● WHAT YOU ARE ASKED TO DO
Without the pictures, output the records below word for word.
*** Opening of STUDY MATERIAL ***
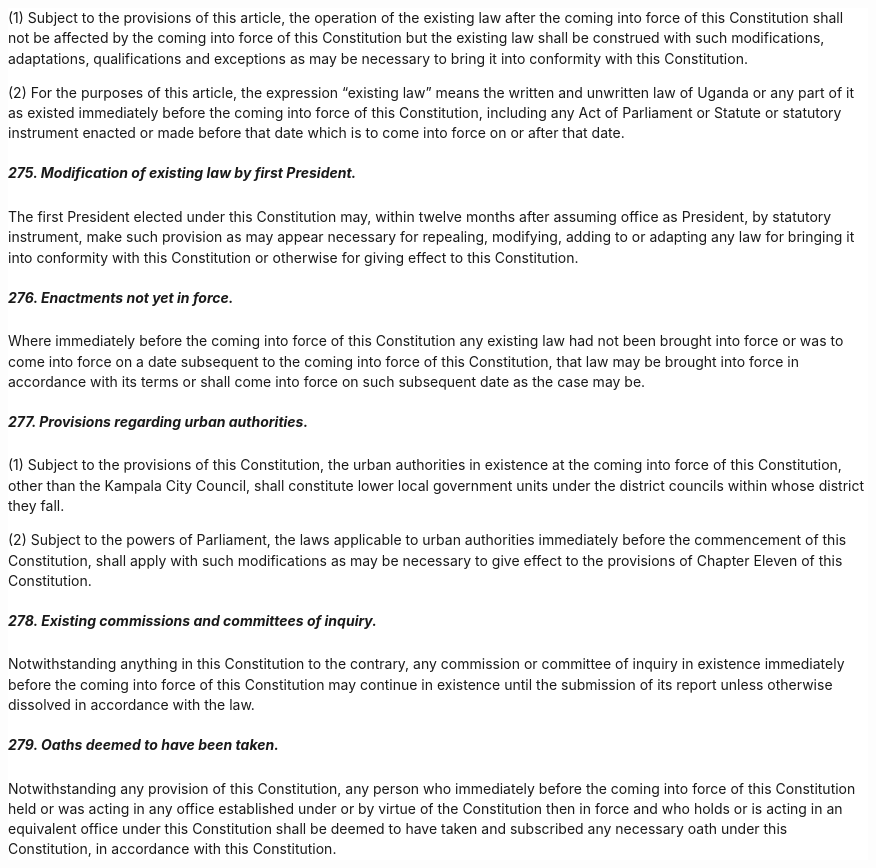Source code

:(1) Subject to the provisions of this article, the operation of the
existing law after the coming into force of this Constitution shall not be
affected by the coming into force of this Constitution but the existing law
shall be construed with such modifications, adaptations, qualifications and
exceptions as may be necessary to bring it into conformity with this
Constitution.

(2) For the purposes of this article, the expression “existing law”
means the written and unwritten law of Uganda or any part of it as existed
immediately before the coming into force of this Constitution, including any
Act of Parliament or Statute or statutory instrument enacted or made before that date which is to come into force on or after that date.

##### 275. Modification of existing law by first President.

The first President elected under this Constitution may, within twelve months
after assuming office as President, by statutory instrument, make such
provision as may appear necessary for repealing, modifying, adding to or
adapting any law for bringing it into conformity with this Constitution or
otherwise for giving effect to this Constitution.

##### 276. Enactments not yet in force.

Where immediately before the coming into force of this Constitution any
existing law had not been brought into force or was to come into force on a
date subsequent to the coming into force of this Constitution, that law may
be brought into force in accordance with its terms or shall come into force on
such subsequent date as the case may be.

##### 277. Provisions regarding urban authorities.

(1) Subject to the provisions of this Constitution, the urban
authorities in existence at the coming into force of this Constitution, other
than the Kampala City Council, shall constitute lower local government units
under the district councils within whose district they fall.

(2) Subject to the powers of Parliament, the laws applicable to urban
authorities immediately before the commencement of this Constitution, shall
apply with such modifications as may be necessary to give effect to the
provisions of Chapter Eleven of this Constitution.

##### 278. Existing commissions and committees of inquiry.

Notwithstanding anything in this Constitution to the contrary, any
commission or committee of inquiry in existence immediately before the
coming into force of this Constitution may continue in existence until the
submission of its report unless otherwise dissolved in accordance with the
law.

##### 279. Oaths deemed to have been taken.

Notwithstanding any provision of this Constitution, any person who immediately before the coming into force of this Constitution held or was
acting in any office established under or by virtue of the Constitution then in
force and who holds or is acting in an equivalent office under this
Constitution shall be deemed to have taken and subscribed any necessary oath
under this Constitution, in accordance with this Constitution.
*** Close of STUDY MATERIAL ***
● YOUR RESPONSE
Source code

:(1) Subject to the provisions of this article, the operation of the
existing law after the coming into force of this Constitution shall not be
affected by the coming into force of this Constitution but the existing law
shall be construed with such modifications, adaptations, qualifications and
exceptions as may be necessary to bring it into conformity with this
Constitution.

(2) For the purposes of this article, the expression “existing law”
means the written and unwritten law of Uganda or any part of it as existed
immediately before the coming into force of this Constitution, including any
Act of Parliament or Statute or statutory instrument enacted or made before that date which is to come into force on or after that date.

##### 275. Modification of existing law by first President.

The first President elected under this Constitution may, within twelve months
after assuming office as President, by statutory instrument, make such
provision as may appear necessary for repealing, modifying, adding to or
adapting any law for bringing it into conformity with this Constitution or
otherwise for giving effect to this Constitution.

##### 276. Enactments not yet in force.

Where immediately before the coming into force of this Constitution any
existing law had not been brought into force or was to come into force on a
date subsequent to the coming into force of this Constitution, that law may
be brought into force in accordance with its terms or shall come into force on
such subsequent date as the case may be.

##### 277. Provisions regarding urban authorities.

(1) Subject to the provisions of this Constitution, the urban
authorities in existence at the coming into force of this Constitution, other
than the Kampala City Council, shall constitute lower local government units
under the district councils within whose district they fall.

(2) Subject to the powers of Parliament, the laws applicable to urban
authorities immediately before the commencement of this Constitution, shall
apply with such modifications as may be necessary to give effect to the
provisions of Chapter Eleven of this Constitution.

##### 278. Existing commissions and committees of inquiry.

Notwithstanding anything in this Constitution to the contrary, any
commission or committee of inquiry in existence immediately before the
coming into force of this Constitution may continue in existence until the
submission of its report unless otherwise dissolved in accordance with the
law.

##### 279. Oaths deemed to have been taken.

Notwithstanding any provision of this Constitution, any person who immediately before the coming into force of this Constitution held or was
acting in any office established under or by virtue of the Constitution then in
force and who holds or is acting in an equivalent office under this
Constitution shall be deemed to have taken and subscribed any necessary oath
under this Constitution, in accordance with this Constitution.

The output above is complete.